Hardware design source data:
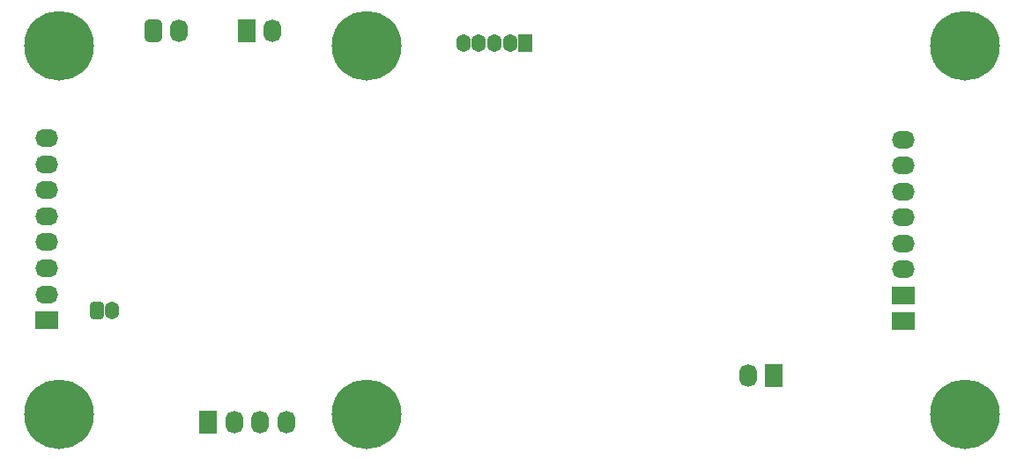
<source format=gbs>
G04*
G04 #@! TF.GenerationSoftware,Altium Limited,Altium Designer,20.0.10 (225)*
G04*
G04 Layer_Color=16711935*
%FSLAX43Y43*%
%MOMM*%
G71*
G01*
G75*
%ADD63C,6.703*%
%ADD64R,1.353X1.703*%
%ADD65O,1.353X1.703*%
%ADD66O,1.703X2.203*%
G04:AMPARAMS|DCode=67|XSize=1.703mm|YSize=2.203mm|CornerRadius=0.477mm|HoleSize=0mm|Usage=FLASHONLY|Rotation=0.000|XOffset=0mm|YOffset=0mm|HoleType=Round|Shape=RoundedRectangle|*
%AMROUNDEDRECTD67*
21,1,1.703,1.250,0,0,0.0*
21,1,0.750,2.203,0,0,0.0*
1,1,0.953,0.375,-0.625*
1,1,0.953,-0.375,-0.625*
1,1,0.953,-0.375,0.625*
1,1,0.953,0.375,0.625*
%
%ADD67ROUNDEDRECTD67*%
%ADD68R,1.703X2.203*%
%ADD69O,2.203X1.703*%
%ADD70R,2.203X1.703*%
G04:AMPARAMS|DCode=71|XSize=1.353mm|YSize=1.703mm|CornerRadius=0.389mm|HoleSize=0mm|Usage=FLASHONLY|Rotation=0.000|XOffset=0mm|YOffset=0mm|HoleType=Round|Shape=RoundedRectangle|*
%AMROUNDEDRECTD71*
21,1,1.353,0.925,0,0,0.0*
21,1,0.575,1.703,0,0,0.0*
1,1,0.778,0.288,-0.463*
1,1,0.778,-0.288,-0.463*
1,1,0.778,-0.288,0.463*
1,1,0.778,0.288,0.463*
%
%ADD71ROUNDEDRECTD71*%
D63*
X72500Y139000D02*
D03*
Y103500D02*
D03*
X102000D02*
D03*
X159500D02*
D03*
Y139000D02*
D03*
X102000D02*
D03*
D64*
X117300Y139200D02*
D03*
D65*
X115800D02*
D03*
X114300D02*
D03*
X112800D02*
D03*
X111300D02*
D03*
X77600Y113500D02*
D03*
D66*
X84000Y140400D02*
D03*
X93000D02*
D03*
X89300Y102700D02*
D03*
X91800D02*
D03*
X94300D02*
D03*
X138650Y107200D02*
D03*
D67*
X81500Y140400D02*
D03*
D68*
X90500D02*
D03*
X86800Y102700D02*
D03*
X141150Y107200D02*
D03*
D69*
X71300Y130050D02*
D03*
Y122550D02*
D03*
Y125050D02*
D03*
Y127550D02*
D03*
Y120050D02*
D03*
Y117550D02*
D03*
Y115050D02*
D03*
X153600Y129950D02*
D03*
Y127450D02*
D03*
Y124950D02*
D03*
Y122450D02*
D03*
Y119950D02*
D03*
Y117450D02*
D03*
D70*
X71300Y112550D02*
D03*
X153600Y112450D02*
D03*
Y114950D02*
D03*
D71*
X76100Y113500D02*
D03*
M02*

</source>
---
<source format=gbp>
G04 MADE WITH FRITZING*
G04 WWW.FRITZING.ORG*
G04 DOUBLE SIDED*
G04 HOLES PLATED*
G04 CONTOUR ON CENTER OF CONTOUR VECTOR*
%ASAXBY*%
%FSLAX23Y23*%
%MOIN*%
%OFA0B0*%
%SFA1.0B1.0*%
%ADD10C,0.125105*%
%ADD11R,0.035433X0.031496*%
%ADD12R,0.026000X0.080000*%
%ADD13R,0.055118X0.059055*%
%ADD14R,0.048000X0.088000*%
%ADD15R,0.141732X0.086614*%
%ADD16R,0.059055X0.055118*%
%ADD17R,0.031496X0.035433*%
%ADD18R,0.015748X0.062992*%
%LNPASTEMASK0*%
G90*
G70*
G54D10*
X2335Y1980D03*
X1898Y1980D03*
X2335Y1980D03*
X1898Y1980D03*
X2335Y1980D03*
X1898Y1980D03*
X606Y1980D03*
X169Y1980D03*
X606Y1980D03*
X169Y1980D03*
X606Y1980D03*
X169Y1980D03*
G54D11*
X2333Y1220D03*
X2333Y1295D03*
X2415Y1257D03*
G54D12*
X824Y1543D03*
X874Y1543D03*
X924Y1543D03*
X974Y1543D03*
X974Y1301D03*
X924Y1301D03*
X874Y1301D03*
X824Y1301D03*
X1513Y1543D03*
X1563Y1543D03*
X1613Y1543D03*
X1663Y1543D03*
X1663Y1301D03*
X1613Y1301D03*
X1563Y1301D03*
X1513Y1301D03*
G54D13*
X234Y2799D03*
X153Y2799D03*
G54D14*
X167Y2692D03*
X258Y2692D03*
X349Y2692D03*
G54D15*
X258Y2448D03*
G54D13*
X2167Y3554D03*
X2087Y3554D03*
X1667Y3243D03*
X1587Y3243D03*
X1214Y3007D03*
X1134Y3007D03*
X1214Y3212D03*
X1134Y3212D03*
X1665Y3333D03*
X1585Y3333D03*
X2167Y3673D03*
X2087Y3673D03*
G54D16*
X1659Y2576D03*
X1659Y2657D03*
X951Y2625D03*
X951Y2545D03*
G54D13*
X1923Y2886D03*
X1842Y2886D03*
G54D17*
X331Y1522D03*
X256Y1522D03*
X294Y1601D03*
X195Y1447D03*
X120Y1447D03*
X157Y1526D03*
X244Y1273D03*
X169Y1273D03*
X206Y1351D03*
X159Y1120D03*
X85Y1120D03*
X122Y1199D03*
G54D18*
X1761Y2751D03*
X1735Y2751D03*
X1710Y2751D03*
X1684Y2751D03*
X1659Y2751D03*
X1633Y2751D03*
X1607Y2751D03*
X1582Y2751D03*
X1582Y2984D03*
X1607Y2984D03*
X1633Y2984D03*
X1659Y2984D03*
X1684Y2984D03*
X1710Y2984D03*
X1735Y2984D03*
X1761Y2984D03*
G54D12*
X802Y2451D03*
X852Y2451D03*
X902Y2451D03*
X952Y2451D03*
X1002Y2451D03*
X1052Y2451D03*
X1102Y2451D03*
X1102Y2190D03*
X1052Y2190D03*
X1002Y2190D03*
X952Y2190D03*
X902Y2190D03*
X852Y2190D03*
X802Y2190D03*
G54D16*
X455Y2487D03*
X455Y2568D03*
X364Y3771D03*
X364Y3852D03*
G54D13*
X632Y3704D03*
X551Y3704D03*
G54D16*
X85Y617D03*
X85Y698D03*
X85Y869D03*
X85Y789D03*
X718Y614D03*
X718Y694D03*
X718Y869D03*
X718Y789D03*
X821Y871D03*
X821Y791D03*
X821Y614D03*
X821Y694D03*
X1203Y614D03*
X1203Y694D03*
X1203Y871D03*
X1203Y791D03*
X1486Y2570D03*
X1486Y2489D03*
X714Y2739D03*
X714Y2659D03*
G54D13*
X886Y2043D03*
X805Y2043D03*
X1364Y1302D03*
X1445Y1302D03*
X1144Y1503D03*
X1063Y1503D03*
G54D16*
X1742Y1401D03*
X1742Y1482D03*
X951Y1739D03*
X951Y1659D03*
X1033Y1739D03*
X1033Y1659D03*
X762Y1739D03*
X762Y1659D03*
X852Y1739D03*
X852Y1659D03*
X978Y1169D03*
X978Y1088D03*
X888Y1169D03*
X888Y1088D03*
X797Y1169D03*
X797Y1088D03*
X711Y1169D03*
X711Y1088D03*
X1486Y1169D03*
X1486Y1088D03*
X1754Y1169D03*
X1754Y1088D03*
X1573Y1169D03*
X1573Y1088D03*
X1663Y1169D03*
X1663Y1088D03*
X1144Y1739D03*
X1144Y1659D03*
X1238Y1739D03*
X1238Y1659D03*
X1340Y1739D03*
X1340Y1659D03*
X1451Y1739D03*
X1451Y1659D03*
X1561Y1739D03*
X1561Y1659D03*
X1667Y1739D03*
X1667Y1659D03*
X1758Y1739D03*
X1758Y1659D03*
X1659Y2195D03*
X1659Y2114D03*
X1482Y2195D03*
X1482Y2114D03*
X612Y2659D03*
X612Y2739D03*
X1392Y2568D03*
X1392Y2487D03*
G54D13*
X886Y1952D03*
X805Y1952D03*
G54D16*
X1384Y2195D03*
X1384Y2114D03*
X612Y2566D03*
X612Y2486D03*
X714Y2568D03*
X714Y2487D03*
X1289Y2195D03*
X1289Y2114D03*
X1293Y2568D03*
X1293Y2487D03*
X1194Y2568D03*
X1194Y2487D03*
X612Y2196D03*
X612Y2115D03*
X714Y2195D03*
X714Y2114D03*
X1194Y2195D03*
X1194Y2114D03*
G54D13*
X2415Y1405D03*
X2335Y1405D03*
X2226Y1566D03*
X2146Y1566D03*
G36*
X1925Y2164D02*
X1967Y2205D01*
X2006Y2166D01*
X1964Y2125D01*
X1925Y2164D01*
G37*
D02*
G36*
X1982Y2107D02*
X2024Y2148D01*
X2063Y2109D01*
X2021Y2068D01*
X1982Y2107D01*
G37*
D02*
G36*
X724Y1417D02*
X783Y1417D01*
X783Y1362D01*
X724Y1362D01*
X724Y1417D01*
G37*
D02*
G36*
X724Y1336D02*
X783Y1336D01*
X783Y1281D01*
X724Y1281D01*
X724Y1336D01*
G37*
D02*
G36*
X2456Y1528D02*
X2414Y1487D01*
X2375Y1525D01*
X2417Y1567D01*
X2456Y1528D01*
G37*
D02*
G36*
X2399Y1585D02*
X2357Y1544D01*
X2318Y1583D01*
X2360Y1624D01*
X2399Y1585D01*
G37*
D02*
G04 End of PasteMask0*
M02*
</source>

** Problem to work on **
In the records above, some lines hold the word "XSize"; copy each such line.

** Exercise answer **
G04:AMPARAMS|DCode=67|XSize=1.703mm|YSize=2.203mm|CornerRadius=0.477mm|HoleSize=0mm|Usage=FLASHONLY|Rotation=0.000|XOffset=0mm|YOffset=0mm|HoleType=Round|Shape=RoundedRectangle|*
G04:AMPARAMS|DCode=71|XSize=1.353mm|YSize=1.703mm|CornerRadius=0.389mm|HoleSize=0mm|Usage=FLASHONLY|Rotation=0.000|XOffset=0mm|YOffset=0mm|HoleType=Round|Shape=RoundedRectangle|*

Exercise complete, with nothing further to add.